**Exercise details**
Quote the listing below in its entirety, omitting every image.

**Supplied material**
· · · ·

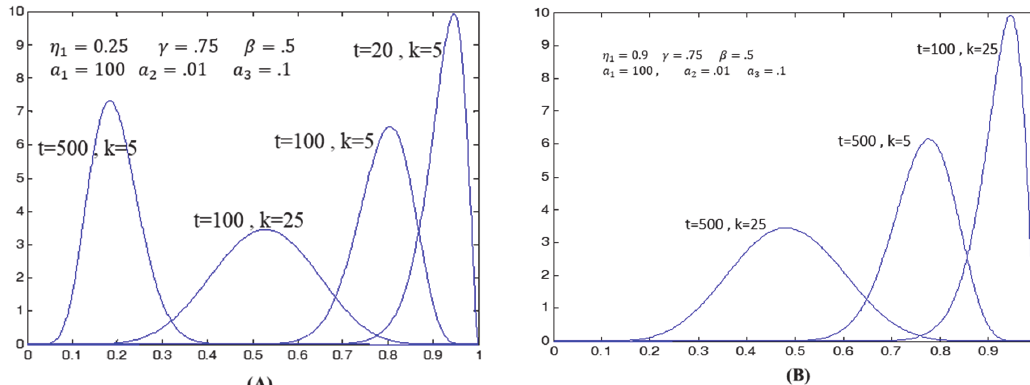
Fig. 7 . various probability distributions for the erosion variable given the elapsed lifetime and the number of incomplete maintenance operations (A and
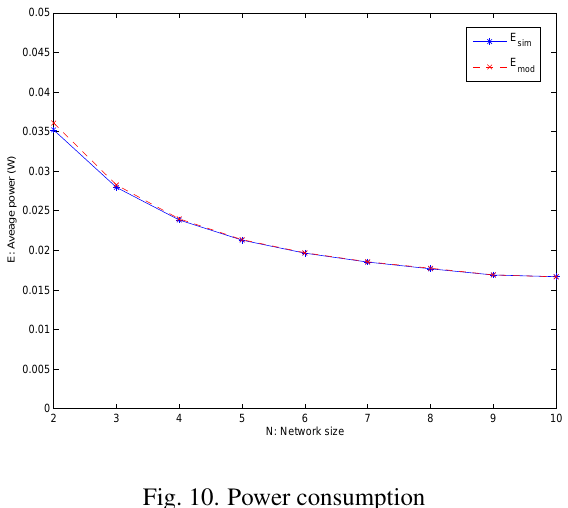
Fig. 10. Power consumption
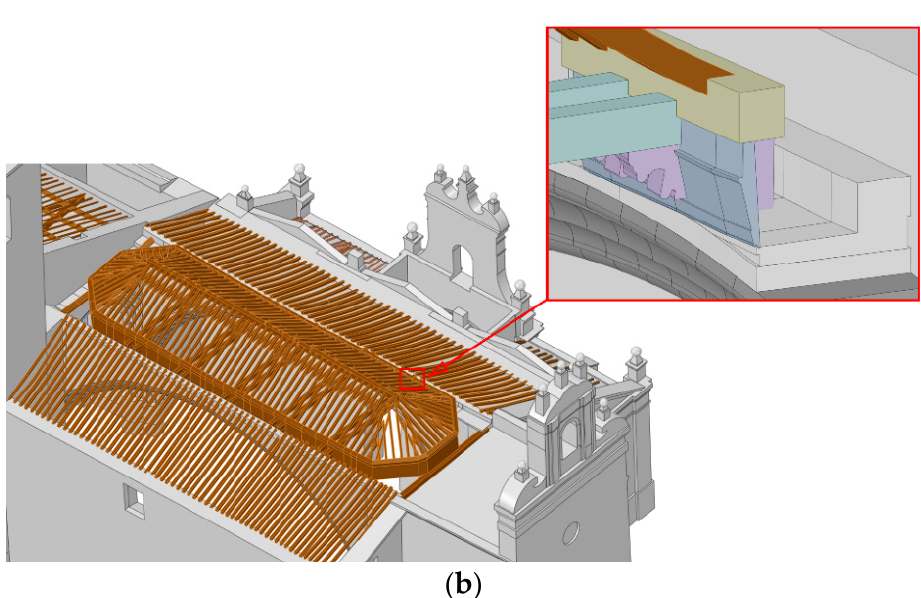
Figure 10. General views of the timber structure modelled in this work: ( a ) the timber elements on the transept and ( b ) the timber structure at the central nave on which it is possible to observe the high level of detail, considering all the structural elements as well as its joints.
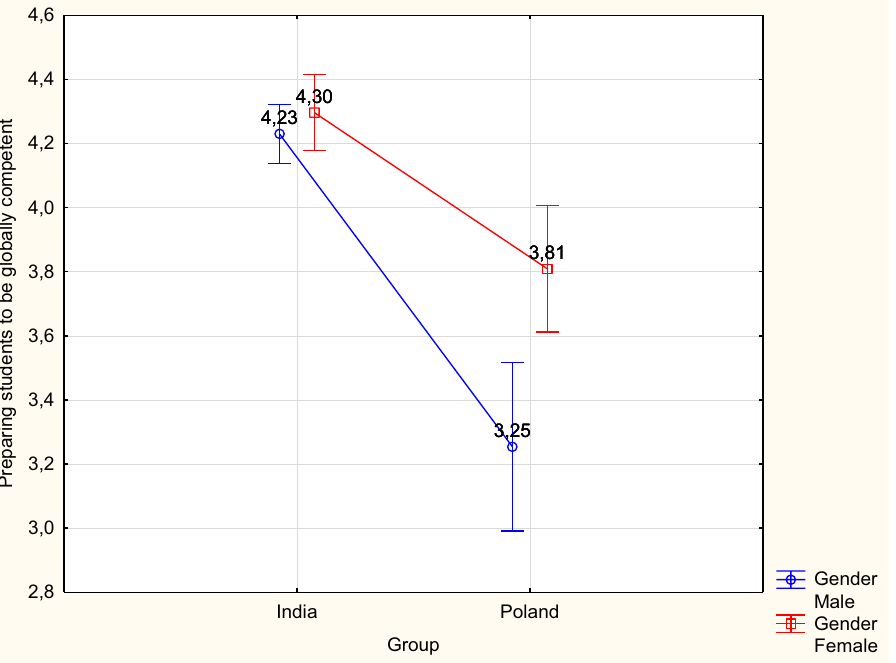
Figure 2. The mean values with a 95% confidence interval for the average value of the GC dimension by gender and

· · · ·

**Answer to this problem**
Fig. 7 . various probability distributions for the erosion variable given the elapsed lifetime and the number of incomplete maintenance operations (A and
Fig. 10. Power consumption
Figure 10. General views of the timber structure modelled in this work: ( a ) the timber elements on the transept and ( b ) the timber structure at the central nave on which it is possible to observe the high level of detail, considering all the structural elements as well as its joints.
Figure 2. The mean values with a 95% confidence interval for the average value of the GC dimension by gender and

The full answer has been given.